• _Task instructions_: From the first line to the last, reproduce the data exactly.

• _Source information_:
= = = =

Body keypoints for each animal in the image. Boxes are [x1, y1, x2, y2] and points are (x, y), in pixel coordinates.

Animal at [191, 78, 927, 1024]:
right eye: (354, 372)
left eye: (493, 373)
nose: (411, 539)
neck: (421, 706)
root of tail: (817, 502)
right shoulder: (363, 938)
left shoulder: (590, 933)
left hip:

= = = =

• _Written answer_:
Body keypoints for each animal in the image. Boxes are [x1, y1, x2, y2] and points are (x, y), in pixel coordinates.

Animal at [191, 78, 927, 1024]:
right eye: (354, 372)
left eye: (493, 373)
nose: (411, 539)
neck: (421, 706)
root of tail: (817, 502)
right shoulder: (363, 938)
left shoulder: (590, 933)
left hip:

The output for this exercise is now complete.